Development and research of multimodal neural architectures for heterogeneous unbalanced data in classification tasks

Abstract

The article presents a comprehensive study of modern multimodal neural architectures for integrating heterogeneous and partially unbalanced data in classification tasks. It considers early and late fusion approaches, hybrid architectures with cross-modal attention, and transformers that allow the formation of consistent latent spaces of visual, auditory, and textual features. Particular attention is paid to contrastive learning (CLIP-like approaches, multimodal InfoNCE), which ensures semantic consistency of representations and improves classification accuracy in the presence of uneven data distribution and rare classes. A model is proposed that combines early and late fusion with cross-modal attention and contrastive learning to form a coherent joint latent space.
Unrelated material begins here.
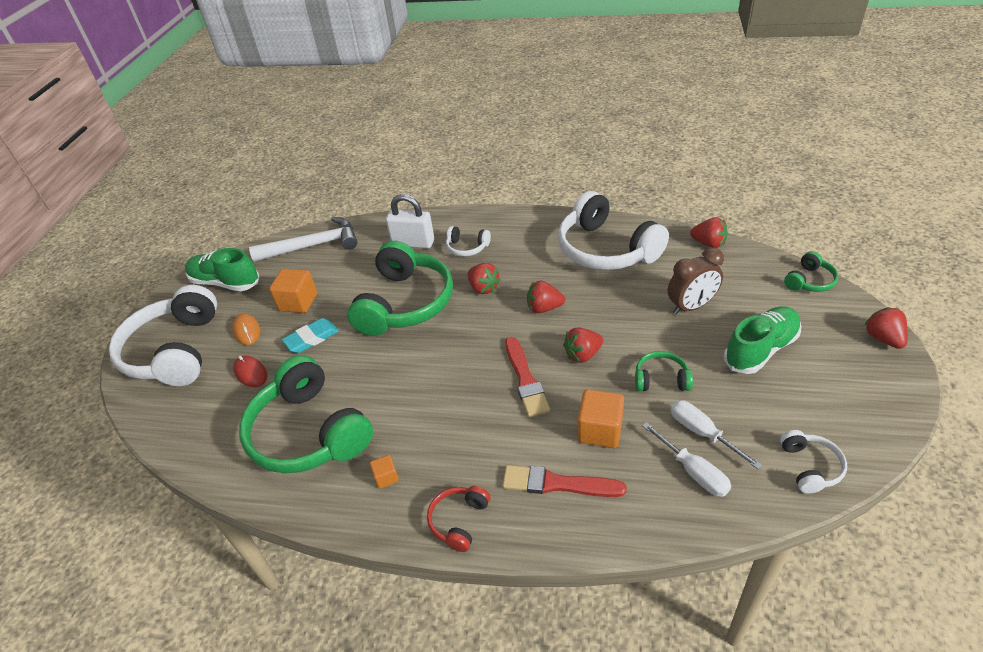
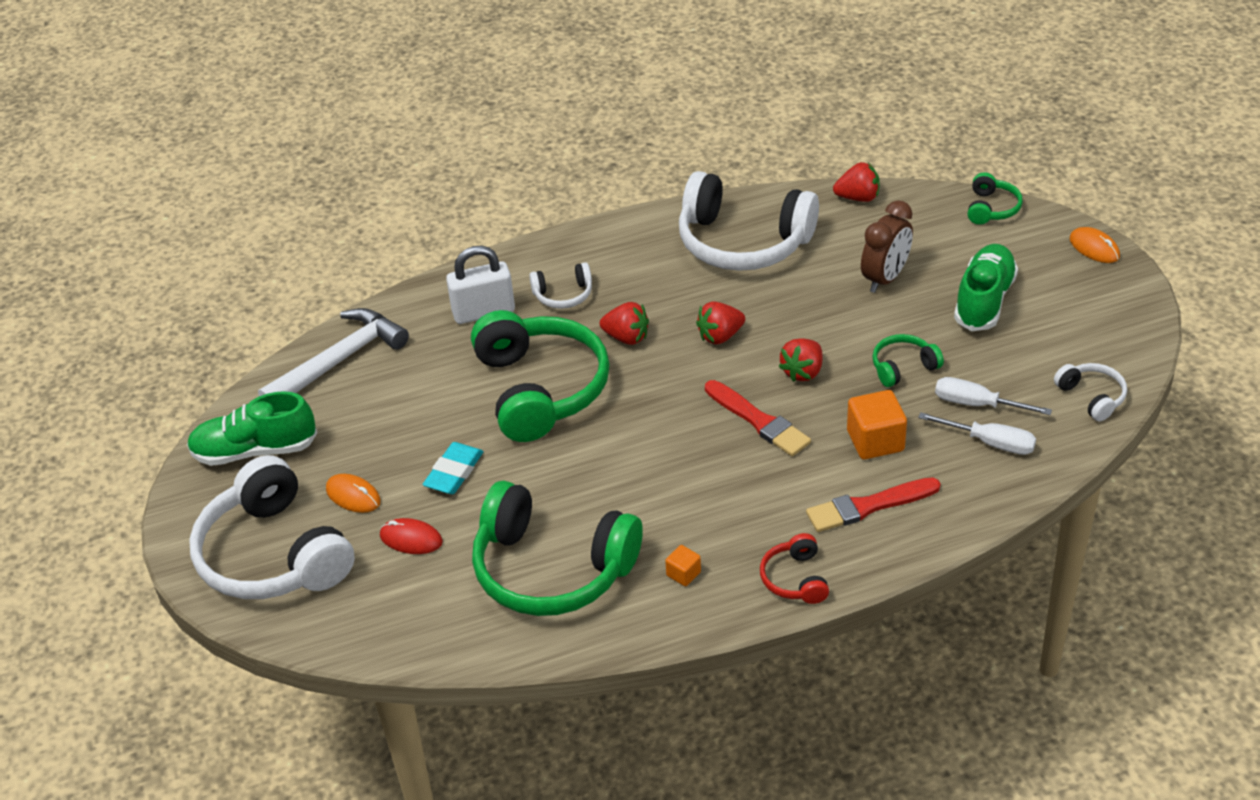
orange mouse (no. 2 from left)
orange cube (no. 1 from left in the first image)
Features of each modality are processed by specialized encoders, and fusion is performed with adaptive weighting, which minimizes the impact of heterogeneous data imbalance and enables the efficient processing of signals of different natures and intensities. The use of pruning, quantization, and knowledge distillation has reduced computational costs without losing accuracy, ensuring stable model performance in real-world streaming scenarios with limited resources. The results of applying the proposed model to the BDD100K and CMU-MOSEI datasets confirmed the model's high efficiency in processing heterogeneous and unbalanced data. For BDD100K, Accuracy 0.953, F1-score 0.956, ROC-AUC 0.947 were achieved, and the integral indicators Micro F1, Macro F1, and Weighted F1 were 0.953, 0.949, and 0.955, respectively; For CMU-MOSEI, Accuracy 0.956, F1-score 0.969, ROC-AUC 0.968, and the integral indicators Micro F1, Macro F1, and Weighted F1 were 0.956, 0.962, and 0.968, respectively. A comparative analysis with classical feature concatenation approaches, recent State-of-the-Art multimodal fusion models, and AutoML-based solutions demonstrated that the proposed architecture consistently outperforms existing methods. In particular, the model improves classification accuracy by approximately 2–4% compared to recent SOTA architectures and provides more stable F1-scores for minority classes. A comparison with the AutoML-based framework B-T4SA also confirms the robustness of the proposed approach. These results demonstrate that the developed model ensures higher classification consistency for both frequent and rare classes under heterogeneous and imbalanced data conditions.